Your objective: Reproduce the data below word for word, line by line and in the same order.

Records provided:
## start

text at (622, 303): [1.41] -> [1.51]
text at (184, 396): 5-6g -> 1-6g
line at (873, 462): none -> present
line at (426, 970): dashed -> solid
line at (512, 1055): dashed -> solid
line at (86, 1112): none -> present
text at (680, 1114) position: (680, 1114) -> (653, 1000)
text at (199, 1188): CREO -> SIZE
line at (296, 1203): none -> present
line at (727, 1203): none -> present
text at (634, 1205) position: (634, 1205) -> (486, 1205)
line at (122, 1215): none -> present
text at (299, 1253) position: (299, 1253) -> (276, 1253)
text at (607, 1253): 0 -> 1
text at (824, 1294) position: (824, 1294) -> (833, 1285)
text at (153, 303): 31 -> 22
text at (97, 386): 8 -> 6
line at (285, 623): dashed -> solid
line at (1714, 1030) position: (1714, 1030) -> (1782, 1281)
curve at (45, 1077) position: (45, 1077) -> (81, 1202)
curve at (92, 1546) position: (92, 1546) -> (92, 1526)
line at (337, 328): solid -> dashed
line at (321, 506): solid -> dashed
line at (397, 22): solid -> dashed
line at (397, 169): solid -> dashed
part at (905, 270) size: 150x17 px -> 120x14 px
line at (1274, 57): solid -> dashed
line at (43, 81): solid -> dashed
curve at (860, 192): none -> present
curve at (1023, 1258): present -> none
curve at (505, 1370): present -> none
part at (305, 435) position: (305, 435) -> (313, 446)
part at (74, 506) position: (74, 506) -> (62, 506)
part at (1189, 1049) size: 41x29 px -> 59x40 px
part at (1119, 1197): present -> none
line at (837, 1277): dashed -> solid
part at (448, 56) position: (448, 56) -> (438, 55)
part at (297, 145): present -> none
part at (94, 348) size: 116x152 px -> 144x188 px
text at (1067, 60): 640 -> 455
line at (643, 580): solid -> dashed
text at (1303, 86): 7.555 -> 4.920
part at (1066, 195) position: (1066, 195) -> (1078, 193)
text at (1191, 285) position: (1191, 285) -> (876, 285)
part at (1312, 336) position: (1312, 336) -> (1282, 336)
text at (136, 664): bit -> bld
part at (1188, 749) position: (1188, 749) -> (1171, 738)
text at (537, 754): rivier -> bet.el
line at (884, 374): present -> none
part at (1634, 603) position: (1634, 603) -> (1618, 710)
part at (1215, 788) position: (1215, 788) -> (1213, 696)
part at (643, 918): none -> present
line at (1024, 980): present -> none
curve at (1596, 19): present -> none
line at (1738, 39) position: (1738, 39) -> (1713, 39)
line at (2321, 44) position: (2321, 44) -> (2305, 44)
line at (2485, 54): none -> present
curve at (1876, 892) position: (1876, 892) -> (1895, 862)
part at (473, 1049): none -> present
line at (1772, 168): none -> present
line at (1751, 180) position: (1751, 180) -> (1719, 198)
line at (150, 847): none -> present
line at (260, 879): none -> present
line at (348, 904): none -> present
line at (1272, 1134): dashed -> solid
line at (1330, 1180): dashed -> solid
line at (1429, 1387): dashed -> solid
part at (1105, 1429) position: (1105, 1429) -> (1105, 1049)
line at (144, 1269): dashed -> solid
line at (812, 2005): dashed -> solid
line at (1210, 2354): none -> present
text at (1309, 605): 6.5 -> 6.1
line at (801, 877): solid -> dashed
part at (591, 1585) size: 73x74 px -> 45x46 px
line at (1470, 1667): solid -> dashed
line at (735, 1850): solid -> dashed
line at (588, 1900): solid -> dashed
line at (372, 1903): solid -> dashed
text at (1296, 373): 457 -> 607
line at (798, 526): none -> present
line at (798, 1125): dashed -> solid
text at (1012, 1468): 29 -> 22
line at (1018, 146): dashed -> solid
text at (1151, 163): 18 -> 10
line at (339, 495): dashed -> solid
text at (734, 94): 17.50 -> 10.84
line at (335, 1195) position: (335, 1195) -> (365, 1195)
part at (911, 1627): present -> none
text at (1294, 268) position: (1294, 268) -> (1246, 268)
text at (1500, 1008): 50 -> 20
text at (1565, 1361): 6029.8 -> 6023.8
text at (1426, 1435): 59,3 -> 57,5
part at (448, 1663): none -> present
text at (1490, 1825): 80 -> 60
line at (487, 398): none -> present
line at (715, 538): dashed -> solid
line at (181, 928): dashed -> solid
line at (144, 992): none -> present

## end

Output for this exercise:
text at (622, 303): [1.41] -> [1.51]
text at (184, 396): 5-6g -> 1-6g
line at (873, 462): none -> present
line at (426, 970): dashed -> solid
line at (512, 1055): dashed -> solid
line at (86, 1112): none -> present
text at (680, 1114) position: (680, 1114) -> (653, 1000)
text at (199, 1188): CREO -> SIZE
line at (296, 1203): none -> present
line at (727, 1203): none -> present
text at (634, 1205) position: (634, 1205) -> (486, 1205)
line at (122, 1215): none -> present
text at (299, 1253) position: (299, 1253) -> (276, 1253)
text at (607, 1253): 0 -> 1
text at (824, 1294) position: (824, 1294) -> (833, 1285)
text at (153, 303): 31 -> 22
text at (97, 386): 8 -> 6
line at (285, 623): dashed -> solid
line at (1714, 1030) position: (1714, 1030) -> (1782, 1281)
curve at (45, 1077) position: (45, 1077) -> (81, 1202)
curve at (92, 1546) position: (92, 1546) -> (92, 1526)
line at (337, 328): solid -> dashed
line at (321, 506): solid -> dashed
line at (397, 22): solid -> dashed
line at (397, 169): solid -> dashed
part at (905, 270) size: 150x17 px -> 120x14 px
line at (1274, 57): solid -> dashed
line at (43, 81): solid -> dashed
curve at (860, 192): none -> present
curve at (1023, 1258): present -> none
curve at (505, 1370): present -> none
part at (305, 435) position: (305, 435) -> (313, 446)
part at (74, 506) position: (74, 506) -> (62, 506)
part at (1189, 1049) size: 41x29 px -> 59x40 px
part at (1119, 1197): present -> none
line at (837, 1277): dashed -> solid
part at (448, 56) position: (448, 56) -> (438, 55)
part at (297, 145): present -> none
part at (94, 348) size: 116x152 px -> 144x188 px
text at (1067, 60): 640 -> 455
line at (643, 580): solid -> dashed
text at (1303, 86): 7.555 -> 4.920
part at (1066, 195) position: (1066, 195) -> (1078, 193)
text at (1191, 285) position: (1191, 285) -> (876, 285)
part at (1312, 336) position: (1312, 336) -> (1282, 336)
text at (136, 664): bit -> bld
part at (1188, 749) position: (1188, 749) -> (1171, 738)
text at (537, 754): rivier -> bet.el
line at (884, 374): present -> none
part at (1634, 603) position: (1634, 603) -> (1618, 710)
part at (1215, 788) position: (1215, 788) -> (1213, 696)
part at (643, 918): none -> present
line at (1024, 980): present -> none
curve at (1596, 19): present -> none
line at (1738, 39) position: (1738, 39) -> (1713, 39)
line at (2321, 44) position: (2321, 44) -> (2305, 44)
line at (2485, 54): none -> present
curve at (1876, 892) position: (1876, 892) -> (1895, 862)
part at (473, 1049): none -> present
line at (1772, 168): none -> present
line at (1751, 180) position: (1751, 180) -> (1719, 198)
line at (150, 847): none -> present
line at (260, 879): none -> present
line at (348, 904): none -> present
line at (1272, 1134): dashed -> solid
line at (1330, 1180): dashed -> solid
line at (1429, 1387): dashed -> solid
part at (1105, 1429) position: (1105, 1429) -> (1105, 1049)
line at (144, 1269): dashed -> solid
line at (812, 2005): dashed -> solid
line at (1210, 2354): none -> present
text at (1309, 605): 6.5 -> 6.1
line at (801, 877): solid -> dashed
part at (591, 1585) size: 73x74 px -> 45x46 px
line at (1470, 1667): solid -> dashed
line at (735, 1850): solid -> dashed
line at (588, 1900): solid -> dashed
line at (372, 1903): solid -> dashed
text at (1296, 373): 457 -> 607
line at (798, 526): none -> present
line at (798, 1125): dashed -> solid
text at (1012, 1468): 29 -> 22
line at (1018, 146): dashed -> solid
text at (1151, 163): 18 -> 10
line at (339, 495): dashed -> solid
text at (734, 94): 17.50 -> 10.84
line at (335, 1195) position: (335, 1195) -> (365, 1195)
part at (911, 1627): present -> none
text at (1294, 268) position: (1294, 268) -> (1246, 268)
text at (1500, 1008): 50 -> 20
text at (1565, 1361): 6029.8 -> 6023.8
text at (1426, 1435): 59,3 -> 57,5
part at (448, 1663): none -> present
text at (1490, 1825): 80 -> 60
line at (487, 398): none -> present
line at (715, 538): dashed -> solid
line at (181, 928): dashed -> solid
line at (144, 992): none -> present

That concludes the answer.